(Machine-readable hardware designs)
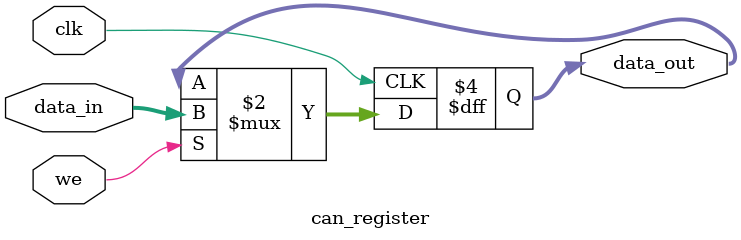
<source format=v>



module can_register
( data_in,
  data_out,
  we,
  clk
);

parameter WIDTH = 8; // default parameter of the register width

input [WIDTH-1:0] data_in;
input             we;
input             clk;

output [WIDTH-1:0] data_out;
reg    [WIDTH-1:0] data_out;



always @ (posedge clk)
begin
  if (we)                        // write
    data_out<=#1 data_in;
end



endmodule

</source>
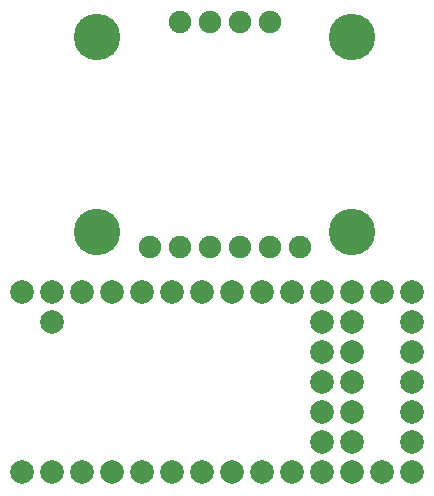
<source format=gbs>
G04 #@! TF.GenerationSoftware,KiCad,Pcbnew,(5.1.9)-1*
G04 #@! TF.CreationDate,2021-04-18T01:47:18-07:00*
G04 #@! TF.ProjectId,UAS_Teensy,5541535f-5465-4656-9e73-792e6b696361,rev?*
G04 #@! TF.SameCoordinates,Original*
G04 #@! TF.FileFunction,Soldermask,Bot*
G04 #@! TF.FilePolarity,Negative*
%FSLAX46Y46*%
G04 Gerber Fmt 4.6, Leading zero omitted, Abs format (unit mm)*
G04 Created by KiCad (PCBNEW (5.1.9)-1) date 2021-04-18 01:47:18*
%MOMM*%
%LPD*%
G01*
G04 APERTURE LIST*
%ADD10C,1.900000*%
%ADD11C,3.940000*%
%ADD12C,2.000000*%
G04 APERTURE END LIST*
D10*
X111130000Y-76200000D03*
X108590000Y-76200000D03*
X106050000Y-76200000D03*
X103500000Y-76200000D03*
X100960000Y-76200000D03*
X98430000Y-76200000D03*
X108590000Y-57150000D03*
X106040000Y-57150000D03*
X103510000Y-57150000D03*
X100960000Y-57150000D03*
D11*
X93980000Y-74930000D03*
X115570000Y-74930000D03*
X93980000Y-58420000D03*
X115570000Y-58420000D03*
D12*
X113030000Y-92710000D03*
X115570000Y-92710000D03*
X113030000Y-90170000D03*
X115570000Y-90170000D03*
X113030000Y-87630000D03*
X115570000Y-87630000D03*
X113030000Y-85090000D03*
X115570000Y-85090000D03*
X113030000Y-82550000D03*
X115570000Y-82550000D03*
X87630000Y-95250000D03*
X90170000Y-95250000D03*
X92710000Y-95250000D03*
X95250000Y-95250000D03*
X97790000Y-95250000D03*
X100330000Y-95250000D03*
X102870000Y-95250000D03*
X105410000Y-95250000D03*
X107950000Y-95250000D03*
X110490000Y-95250000D03*
X113030000Y-95250000D03*
X115570000Y-95250000D03*
X118110000Y-95250000D03*
X90170000Y-82550000D03*
X87630000Y-80010000D03*
X90170000Y-80010000D03*
X92710000Y-80010000D03*
X95250000Y-80010000D03*
X97790000Y-80010000D03*
X100330000Y-80010000D03*
X102870000Y-80010000D03*
X105410000Y-80010000D03*
X107950000Y-80010000D03*
X110490000Y-80010000D03*
X113030000Y-80010000D03*
X115570000Y-80010000D03*
X118110000Y-80010000D03*
X120650000Y-95250000D03*
X120650000Y-92710000D03*
X120650000Y-90170000D03*
X120650000Y-80010000D03*
X120650000Y-82550000D03*
X120650000Y-85090000D03*
X120650000Y-87630000D03*
M02*

</source>
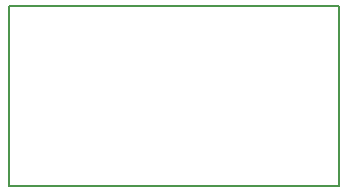
<source format=gbr>
G04 #@! TF.FileFunction,Profile,NP*
%FSLAX46Y46*%
G04 Gerber Fmt 4.6, Leading zero omitted, Abs format (unit mm)*
G04 Created by KiCad (PCBNEW 4.0.5+dfsg1-4) date Tue May  1 22:16:52 2018*
%MOMM*%
%LPD*%
G01*
G04 APERTURE LIST*
%ADD10C,0.100000*%
%ADD11C,0.150000*%
G04 APERTURE END LIST*
D10*
D11*
X168910000Y-100330000D02*
X168910000Y-85090000D01*
X196850000Y-100330000D02*
X168910000Y-100330000D01*
X196850000Y-85090000D02*
X196850000Y-100330000D01*
X168910000Y-85090000D02*
X196850000Y-85090000D01*
M02*

</source>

WHAT YOU WILL DO: Leave out the pictures and reproduce the rest of the records exactly.

SOLVED PROBLEM:
<source format=v>



module can_register
( data_in,
  data_out,
  we,
  clk
);

parameter WIDTH = 8; // default parameter of the register width

input [WIDTH-1:0] data_in;
input             we;
input             clk;

output [WIDTH-1:0] data_out;
reg    [WIDTH-1:0] data_out;



always @ (posedge clk)
begin
  if (we)                        // write
    data_out<=#1 data_in;
end



endmodule

</source>
<source format=gbs>
G04 #@! TF.GenerationSoftware,KiCad,Pcbnew,(5.1.9)-1*
G04 #@! TF.CreationDate,2021-04-18T01:47:18-07:00*
G04 #@! TF.ProjectId,UAS_Teensy,5541535f-5465-4656-9e73-792e6b696361,rev?*
G04 #@! TF.SameCoordinates,Original*
G04 #@! TF.FileFunction,Soldermask,Bot*
G04 #@! TF.FilePolarity,Negative*
%FSLAX46Y46*%
G04 Gerber Fmt 4.6, Leading zero omitted, Abs format (unit mm)*
G04 Created by KiCad (PCBNEW (5.1.9)-1) date 2021-04-18 01:47:18*
%MOMM*%
%LPD*%
G01*
G04 APERTURE LIST*
%ADD10C,1.900000*%
%ADD11C,3.940000*%
%ADD12C,2.000000*%
G04 APERTURE END LIST*
D10*
X111130000Y-76200000D03*
X108590000Y-76200000D03*
X106050000Y-76200000D03*
X103500000Y-76200000D03*
X100960000Y-76200000D03*
X98430000Y-76200000D03*
X108590000Y-57150000D03*
X106040000Y-57150000D03*
X103510000Y-57150000D03*
X100960000Y-57150000D03*
D11*
X93980000Y-74930000D03*
X115570000Y-74930000D03*
X93980000Y-58420000D03*
X115570000Y-58420000D03*
D12*
X113030000Y-92710000D03*
X115570000Y-92710000D03*
X113030000Y-90170000D03*
X115570000Y-90170000D03*
X113030000Y-87630000D03*
X115570000Y-87630000D03*
X113030000Y-85090000D03*
X115570000Y-85090000D03*
X113030000Y-82550000D03*
X115570000Y-82550000D03*
X87630000Y-95250000D03*
X90170000Y-95250000D03*
X92710000Y-95250000D03*
X95250000Y-95250000D03*
X97790000Y-95250000D03*
X100330000Y-95250000D03*
X102870000Y-95250000D03*
X105410000Y-95250000D03*
X107950000Y-95250000D03*
X110490000Y-95250000D03*
X113030000Y-95250000D03*
X115570000Y-95250000D03*
X118110000Y-95250000D03*
X90170000Y-82550000D03*
X87630000Y-80010000D03*
X90170000Y-80010000D03*
X92710000Y-80010000D03*
X95250000Y-80010000D03*
X97790000Y-80010000D03*
X100330000Y-80010000D03*
X102870000Y-80010000D03*
X105410000Y-80010000D03*
X107950000Y-80010000D03*
X110490000Y-80010000D03*
X113030000Y-80010000D03*
X115570000Y-80010000D03*
X118110000Y-80010000D03*
X120650000Y-95250000D03*
X120650000Y-92710000D03*
X120650000Y-90170000D03*
X120650000Y-80010000D03*
X120650000Y-82550000D03*
X120650000Y-85090000D03*
X120650000Y-87630000D03*
M02*

</source>
<source format=gbr>
G04 #@! TF.FileFunction,Profile,NP*
%FSLAX46Y46*%
G04 Gerber Fmt 4.6, Leading zero omitted, Abs format (unit mm)*
G04 Created by KiCad (PCBNEW 4.0.5+dfsg1-4) date Tue May  1 22:16:52 2018*
%MOMM*%
%LPD*%
G01*
G04 APERTURE LIST*
%ADD10C,0.100000*%
%ADD11C,0.150000*%
G04 APERTURE END LIST*
D10*
D11*
X168910000Y-100330000D02*
X168910000Y-85090000D01*
X196850000Y-100330000D02*
X168910000Y-100330000D01*
X196850000Y-85090000D02*
X196850000Y-100330000D01*
X168910000Y-85090000D02*
X196850000Y-85090000D01*
M02*

</source>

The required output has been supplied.